_CONSIGNES:_
A: Recopiez le passage du texte sur le manifeste littéraire qui va de « Le mot manifeste » à « (le Figaro, 18 sept.). ».
B: Rédigez la suite du texte sur le manifeste littéraire, à partir de sa dernière phrase.

_TEXTE FOURNI:_
+--

Le mot manifeste n’est entré dans la terminologie littéraire qu’au xixe s. Il apparaît pour la première fois, semble-t-il, dans le Tableau historique et critique de la poésie française et du théâtre français au xvie siècle (1828), où Sainte-Beuve compare la Défense et illustration au manifeste d’une « insurrection soudaine », mais c’est en 1886 seulement qu’il acquiert droit de cité avec le Manifeste du symbolisme de Moréas (le Figaro, 18 sept.).


Il constituerait, tout compte fait, une nomenclature restreinte si les historiens de la littérature ne rangeaient sous la rubrique « manifeste » bon nombre de textes qui ne se sont pas désignés comme tels. Ouvrage théorique ou préface, le manifeste appartient en premier lieu au domaine de la critique. Il ne s’en distingue que parce qu’il est le plus souvent œuvre d’écrivain et, pour cette raison, profession de foi : à cet égard, les thèses de Corneille sur la tragédie (1660), l’Essai sur la poésie dramatique de Dryden (1668) ou la Parfaite Poésie de Muratori (1706) sont déjà des manifestes. Mais son caractère le plus spécifique rappelle son origine dans le vocabulaire diplomatique : il est une déclaration publique. En prise sur l’histoire, sa parution est en elle-même un événement. Le manifeste peut être simplement le point des débats d’un cénacle — le traité de Muratori est un des manifestes de l’académie romaine de l’Arcadie, initiatrice du goût classique en Italie —, mais il est surtout le témoignage le plus vivant des querelles d’écoles (d’où cette coloration polémique que Voltaire relevait déjà dans les manifestes diplomatiques) : bon nombre d’écrits théoriques parus au temps de la querelle des Anciens et des Modernes jouent indiscutablement le rôle de manifestes, tels les Parallèles de Perrault (1688-1697).

+--

_MATÉRIEL FOURNI:_
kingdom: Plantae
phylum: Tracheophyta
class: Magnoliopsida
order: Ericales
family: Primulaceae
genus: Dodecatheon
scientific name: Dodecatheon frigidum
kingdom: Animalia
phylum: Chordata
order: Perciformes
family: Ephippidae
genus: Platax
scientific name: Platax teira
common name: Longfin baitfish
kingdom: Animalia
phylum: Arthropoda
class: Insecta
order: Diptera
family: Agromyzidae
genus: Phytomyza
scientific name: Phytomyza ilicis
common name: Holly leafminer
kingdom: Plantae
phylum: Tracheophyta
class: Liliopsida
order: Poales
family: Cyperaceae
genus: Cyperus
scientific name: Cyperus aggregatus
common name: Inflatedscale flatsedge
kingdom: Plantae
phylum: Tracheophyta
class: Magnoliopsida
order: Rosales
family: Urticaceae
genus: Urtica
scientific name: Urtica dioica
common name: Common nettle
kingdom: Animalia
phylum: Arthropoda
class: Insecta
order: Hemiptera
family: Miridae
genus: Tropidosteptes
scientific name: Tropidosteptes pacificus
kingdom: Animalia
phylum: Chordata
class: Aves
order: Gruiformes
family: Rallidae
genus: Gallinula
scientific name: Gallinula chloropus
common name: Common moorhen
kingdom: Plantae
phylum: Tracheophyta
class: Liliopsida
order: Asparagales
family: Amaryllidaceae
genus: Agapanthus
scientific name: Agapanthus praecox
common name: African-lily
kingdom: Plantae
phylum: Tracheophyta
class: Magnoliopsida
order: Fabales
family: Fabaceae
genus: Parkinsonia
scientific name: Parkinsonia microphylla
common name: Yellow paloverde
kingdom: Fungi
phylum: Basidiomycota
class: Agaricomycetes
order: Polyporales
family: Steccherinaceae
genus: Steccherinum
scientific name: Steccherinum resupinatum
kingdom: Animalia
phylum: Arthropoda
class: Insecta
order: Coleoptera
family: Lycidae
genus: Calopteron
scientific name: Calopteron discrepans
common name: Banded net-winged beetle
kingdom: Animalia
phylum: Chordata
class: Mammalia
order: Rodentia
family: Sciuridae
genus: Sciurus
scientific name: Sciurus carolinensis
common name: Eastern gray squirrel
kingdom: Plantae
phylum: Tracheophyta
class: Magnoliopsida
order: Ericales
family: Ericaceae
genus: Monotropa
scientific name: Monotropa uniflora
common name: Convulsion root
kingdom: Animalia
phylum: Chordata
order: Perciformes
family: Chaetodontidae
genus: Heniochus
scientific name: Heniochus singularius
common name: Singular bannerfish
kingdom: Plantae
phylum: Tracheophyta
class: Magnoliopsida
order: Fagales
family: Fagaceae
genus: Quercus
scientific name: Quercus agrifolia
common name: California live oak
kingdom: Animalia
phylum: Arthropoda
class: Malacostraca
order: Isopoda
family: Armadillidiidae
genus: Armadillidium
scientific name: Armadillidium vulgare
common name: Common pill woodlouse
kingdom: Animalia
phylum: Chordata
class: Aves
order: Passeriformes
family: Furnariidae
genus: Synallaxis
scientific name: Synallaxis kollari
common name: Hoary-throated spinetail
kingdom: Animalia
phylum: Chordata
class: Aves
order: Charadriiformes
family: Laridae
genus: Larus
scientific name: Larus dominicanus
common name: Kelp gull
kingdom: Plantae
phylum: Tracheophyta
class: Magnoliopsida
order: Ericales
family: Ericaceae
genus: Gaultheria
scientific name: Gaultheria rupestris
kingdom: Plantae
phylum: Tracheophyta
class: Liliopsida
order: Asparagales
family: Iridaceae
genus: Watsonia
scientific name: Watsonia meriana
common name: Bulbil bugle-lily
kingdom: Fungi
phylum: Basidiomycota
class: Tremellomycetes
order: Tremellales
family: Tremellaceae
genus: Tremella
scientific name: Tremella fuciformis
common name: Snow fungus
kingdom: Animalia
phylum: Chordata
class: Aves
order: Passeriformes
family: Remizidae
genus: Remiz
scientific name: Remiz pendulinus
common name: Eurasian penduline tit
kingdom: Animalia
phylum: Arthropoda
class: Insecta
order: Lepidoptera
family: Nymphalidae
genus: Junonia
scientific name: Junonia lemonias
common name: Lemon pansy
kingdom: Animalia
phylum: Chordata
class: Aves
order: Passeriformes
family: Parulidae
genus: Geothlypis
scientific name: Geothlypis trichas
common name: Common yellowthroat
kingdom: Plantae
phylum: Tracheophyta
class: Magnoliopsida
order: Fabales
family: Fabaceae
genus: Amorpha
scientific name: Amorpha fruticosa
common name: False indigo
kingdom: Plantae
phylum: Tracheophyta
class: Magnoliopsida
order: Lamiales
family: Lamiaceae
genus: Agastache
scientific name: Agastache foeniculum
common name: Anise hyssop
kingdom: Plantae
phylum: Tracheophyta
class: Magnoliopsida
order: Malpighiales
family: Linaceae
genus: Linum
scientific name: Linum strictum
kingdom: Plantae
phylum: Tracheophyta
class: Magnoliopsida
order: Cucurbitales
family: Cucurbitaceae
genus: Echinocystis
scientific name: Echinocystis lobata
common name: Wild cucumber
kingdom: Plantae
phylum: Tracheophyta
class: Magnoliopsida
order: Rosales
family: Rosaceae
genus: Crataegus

+--

_RÉPONSES:_
A:
Le mot manifeste n’est entré dans la terminologie littéraire qu’au xixe s. Il apparaît pour la première fois, semble-t-il, dans le Tableau historique et critique de la poésie française et du théâtre français au xvie siècle (1828), où Sainte-Beuve compare la Défense et illustration au manifeste d’une « insurrection soudaine », mais c’est en 1886 seulement qu’il acquiert droit de cité avec le Manifeste du symbolisme de Moréas (le Figaro, 18 sept.).

B:
On pourrait appeler manifestes froids certains textes critiques de la première génération romantique anglaise, comme la préface des Ballades lyriques de Wordsworth (1798), dans la mesure où, professions de foi d’auteur, ils ne s’inscrivent pas dans le contexte d’une polémique. Par contre, la constitution des écoles romantiques et la proclamation de la mission sociale du poète suscitent une vague de manifestes authentiques. En France, Nos doctrines de A. Guiraud (1824), les deux Racine et Shakespeare de Stendhal (1823 et 1825), les préfaces de Victor Hugo des années 1820-1830, celle de Cromwell surtout (1827), la Lettre à Lord de Vigny (1829) jalonnent la bataille anticlassique. Si, en Allemagne, la préface des Gardiens de la couronne d’Arnim (1817) a la sérénité d’une méditation, l’Allocution à la poésie du Vénézuélien Andrés Bello (1823) est directement liée à une prise de conscience nationale des intellectuels sud-américains. Dès cette époque, les revues jouent un rôle capital dans la diffusion d’articles-manifestes, qu’elles contribuent à insérer dans l’actualité : ainsi Aurora, créée en 1822 par le poète hongrois K. Kisfaludy, Athenäum des frères Schlegel, organe de l’école d’Iéna (1798-1800), ou Il Conciliatore de Milan (1818-19), où écrivent des critiques, comme G. Berchet, et qui est une véritable tribune libérale.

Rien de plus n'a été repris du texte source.